Small input choices and date-handling conventions are the difference between a reliable deadline and a misleading one. Follow these accuracy controls when using DocketMath’s Washington deadline calculator.

1) Lock down your “clock start” date definition

Before you type anything into the calculator:

  • Write down your intended start-date rule in one sentence in your notes.
  • Use the same rule consistently across every computation in the matter.

Common approach:

  • If your timeline is fact-based, use the event date you’re confident is the relevant start point.
  • If you’re using an operational convention (for example, “date of discovery”), document that convention and ensure it aligns with how you selected RCW 9A.04.080 vs. exceptions.

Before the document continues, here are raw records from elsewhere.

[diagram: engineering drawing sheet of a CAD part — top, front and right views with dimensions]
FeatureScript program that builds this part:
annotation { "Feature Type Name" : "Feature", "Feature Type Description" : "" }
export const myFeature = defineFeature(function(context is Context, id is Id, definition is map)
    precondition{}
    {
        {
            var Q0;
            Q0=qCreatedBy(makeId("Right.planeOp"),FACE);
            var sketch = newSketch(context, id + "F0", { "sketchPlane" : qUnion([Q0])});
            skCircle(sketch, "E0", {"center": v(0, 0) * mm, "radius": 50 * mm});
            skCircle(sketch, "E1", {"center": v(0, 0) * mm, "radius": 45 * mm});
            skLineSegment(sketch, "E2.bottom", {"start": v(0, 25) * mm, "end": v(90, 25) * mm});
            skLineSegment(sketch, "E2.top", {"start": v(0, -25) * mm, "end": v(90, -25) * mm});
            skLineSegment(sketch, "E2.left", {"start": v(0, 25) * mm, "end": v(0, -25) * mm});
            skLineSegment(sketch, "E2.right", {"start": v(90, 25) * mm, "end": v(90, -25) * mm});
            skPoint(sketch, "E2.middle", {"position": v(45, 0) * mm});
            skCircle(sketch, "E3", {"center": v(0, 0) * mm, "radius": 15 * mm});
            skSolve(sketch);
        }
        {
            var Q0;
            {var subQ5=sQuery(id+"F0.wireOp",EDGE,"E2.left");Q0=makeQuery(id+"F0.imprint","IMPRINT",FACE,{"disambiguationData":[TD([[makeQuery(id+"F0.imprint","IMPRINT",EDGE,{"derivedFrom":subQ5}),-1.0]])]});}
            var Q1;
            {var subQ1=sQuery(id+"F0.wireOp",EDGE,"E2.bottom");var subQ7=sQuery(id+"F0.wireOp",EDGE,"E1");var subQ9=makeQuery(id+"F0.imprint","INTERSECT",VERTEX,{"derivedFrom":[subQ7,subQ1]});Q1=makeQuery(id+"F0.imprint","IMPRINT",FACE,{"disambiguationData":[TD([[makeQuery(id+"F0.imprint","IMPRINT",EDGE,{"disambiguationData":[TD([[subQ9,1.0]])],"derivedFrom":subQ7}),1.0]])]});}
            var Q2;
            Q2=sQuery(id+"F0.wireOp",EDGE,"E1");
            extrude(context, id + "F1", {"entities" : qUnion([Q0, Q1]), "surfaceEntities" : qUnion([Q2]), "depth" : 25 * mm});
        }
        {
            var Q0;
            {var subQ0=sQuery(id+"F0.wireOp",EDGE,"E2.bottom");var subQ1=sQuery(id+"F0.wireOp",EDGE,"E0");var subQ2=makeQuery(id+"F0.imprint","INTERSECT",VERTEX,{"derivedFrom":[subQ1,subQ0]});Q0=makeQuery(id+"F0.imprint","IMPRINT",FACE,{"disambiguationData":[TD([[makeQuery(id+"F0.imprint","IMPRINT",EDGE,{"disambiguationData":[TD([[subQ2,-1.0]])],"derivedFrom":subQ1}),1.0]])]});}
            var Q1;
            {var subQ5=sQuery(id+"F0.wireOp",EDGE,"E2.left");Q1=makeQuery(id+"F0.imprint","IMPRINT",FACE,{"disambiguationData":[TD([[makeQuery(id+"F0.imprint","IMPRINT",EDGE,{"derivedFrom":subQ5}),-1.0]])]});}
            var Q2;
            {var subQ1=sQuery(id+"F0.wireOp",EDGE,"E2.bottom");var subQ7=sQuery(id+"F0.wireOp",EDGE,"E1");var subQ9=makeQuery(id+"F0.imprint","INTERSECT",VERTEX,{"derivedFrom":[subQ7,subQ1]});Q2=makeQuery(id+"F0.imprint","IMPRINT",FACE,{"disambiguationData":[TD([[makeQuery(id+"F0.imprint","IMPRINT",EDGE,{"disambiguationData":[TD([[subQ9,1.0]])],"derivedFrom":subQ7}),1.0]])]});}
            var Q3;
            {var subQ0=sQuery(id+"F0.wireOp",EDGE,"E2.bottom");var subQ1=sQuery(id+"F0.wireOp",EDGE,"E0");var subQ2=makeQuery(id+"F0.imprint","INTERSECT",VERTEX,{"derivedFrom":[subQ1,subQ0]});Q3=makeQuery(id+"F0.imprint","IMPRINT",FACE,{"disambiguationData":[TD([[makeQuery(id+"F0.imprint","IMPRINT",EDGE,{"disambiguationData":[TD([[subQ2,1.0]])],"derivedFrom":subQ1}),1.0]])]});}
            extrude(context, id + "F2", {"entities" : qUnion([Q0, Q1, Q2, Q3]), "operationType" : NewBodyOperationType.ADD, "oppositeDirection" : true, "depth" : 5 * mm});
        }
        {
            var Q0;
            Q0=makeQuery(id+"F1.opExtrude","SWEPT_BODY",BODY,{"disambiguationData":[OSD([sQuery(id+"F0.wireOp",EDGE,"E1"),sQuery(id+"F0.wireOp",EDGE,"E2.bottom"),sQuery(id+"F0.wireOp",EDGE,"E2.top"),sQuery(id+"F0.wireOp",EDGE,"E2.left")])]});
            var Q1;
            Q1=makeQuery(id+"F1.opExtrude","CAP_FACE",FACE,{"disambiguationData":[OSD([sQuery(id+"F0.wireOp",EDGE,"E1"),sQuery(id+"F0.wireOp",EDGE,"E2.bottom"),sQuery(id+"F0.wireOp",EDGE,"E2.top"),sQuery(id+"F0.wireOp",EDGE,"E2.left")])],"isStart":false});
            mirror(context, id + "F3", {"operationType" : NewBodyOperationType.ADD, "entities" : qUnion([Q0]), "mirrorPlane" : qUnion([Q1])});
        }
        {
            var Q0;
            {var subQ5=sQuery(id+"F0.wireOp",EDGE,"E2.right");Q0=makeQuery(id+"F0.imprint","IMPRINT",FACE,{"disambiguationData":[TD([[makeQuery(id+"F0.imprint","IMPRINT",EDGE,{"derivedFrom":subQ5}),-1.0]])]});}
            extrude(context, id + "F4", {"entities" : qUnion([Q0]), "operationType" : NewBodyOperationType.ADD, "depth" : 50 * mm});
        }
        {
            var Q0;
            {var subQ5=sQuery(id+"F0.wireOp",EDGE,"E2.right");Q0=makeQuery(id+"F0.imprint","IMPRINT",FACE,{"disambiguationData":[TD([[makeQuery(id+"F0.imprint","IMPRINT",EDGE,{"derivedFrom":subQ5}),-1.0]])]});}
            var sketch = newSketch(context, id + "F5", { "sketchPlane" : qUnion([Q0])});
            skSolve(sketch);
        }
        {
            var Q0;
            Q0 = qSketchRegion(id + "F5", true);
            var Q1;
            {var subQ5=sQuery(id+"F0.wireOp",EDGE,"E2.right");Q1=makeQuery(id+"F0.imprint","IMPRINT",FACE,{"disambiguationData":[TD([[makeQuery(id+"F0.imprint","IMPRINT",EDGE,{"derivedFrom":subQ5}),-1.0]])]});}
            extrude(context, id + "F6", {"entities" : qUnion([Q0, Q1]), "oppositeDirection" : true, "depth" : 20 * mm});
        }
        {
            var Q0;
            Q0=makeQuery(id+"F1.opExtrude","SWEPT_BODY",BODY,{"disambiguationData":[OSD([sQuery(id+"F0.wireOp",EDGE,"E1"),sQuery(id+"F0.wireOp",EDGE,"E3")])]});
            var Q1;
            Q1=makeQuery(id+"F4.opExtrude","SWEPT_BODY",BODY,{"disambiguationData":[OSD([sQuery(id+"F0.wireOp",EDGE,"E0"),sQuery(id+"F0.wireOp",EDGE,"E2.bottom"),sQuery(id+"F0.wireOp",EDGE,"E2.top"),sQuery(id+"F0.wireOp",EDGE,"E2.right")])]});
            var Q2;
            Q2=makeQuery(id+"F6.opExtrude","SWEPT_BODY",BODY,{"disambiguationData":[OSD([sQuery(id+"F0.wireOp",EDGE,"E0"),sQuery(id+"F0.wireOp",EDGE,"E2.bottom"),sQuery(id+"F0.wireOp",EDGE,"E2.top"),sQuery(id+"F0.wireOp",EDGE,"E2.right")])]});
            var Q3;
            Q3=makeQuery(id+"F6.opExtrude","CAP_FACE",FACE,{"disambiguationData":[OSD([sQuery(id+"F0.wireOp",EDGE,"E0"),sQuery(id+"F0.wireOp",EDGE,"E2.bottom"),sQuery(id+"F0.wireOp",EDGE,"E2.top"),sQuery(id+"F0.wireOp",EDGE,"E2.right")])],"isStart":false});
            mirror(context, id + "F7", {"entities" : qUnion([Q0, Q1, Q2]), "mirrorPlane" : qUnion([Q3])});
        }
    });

2) Be explicit about which statutory period you selected

DocketMath’s output changes based on the limitation period option you choose. Use this quick mapping:

  • General rule: 5 yearsRCW 9A.04.080
  • Exception V1: 3 years — **RCW 9A.04.080(1)(j)
  • Exception V2: 3 years — labeled as V2 in your jurisdiction data

3) Use a “compare then decide” workflow

If there’s any uncertainty about whether V1 or V2 applies, run all plausible options and compare results. That gives you:

  • A best-case (later) deadline under 5 years
  • A worst-case (earlier) deadline under a 3-year exception

4) Validate against your calendar before trusting the date

After you generate the deadline:

  • Check the month/day visually.
  • If you’re working with year boundaries (leap years, end-of-month behavior), confirm the date rolled correctly.
  • If the deadline falls on a weekend/holiday, decide how your workflow treats “last permissible day.” (The calculator focuses on limitations periods; it doesn’t automatically resolve procedural “business day” effects.)

Pitfall: A two-year difference is often the gap between “safe” and “late.” When the stakes are high, double-check you selected 3 years (V1/V2) vs. 5 years (RCW 9A.04.080).

5) Keep an audit trail in your notes

You can make your deadline computations more defensible in reviews by recording:

  • Start date you used
  • Limitation option selected (General / V1 / V2)
  • Calculator output deadline date
  • Any reason for choosing the exception (even a short one)

Sources and references

Start with the primary authority for Washington and confirm the effective date before relying on any output. If the rule has been amended, update the inputs and rerun the calculation.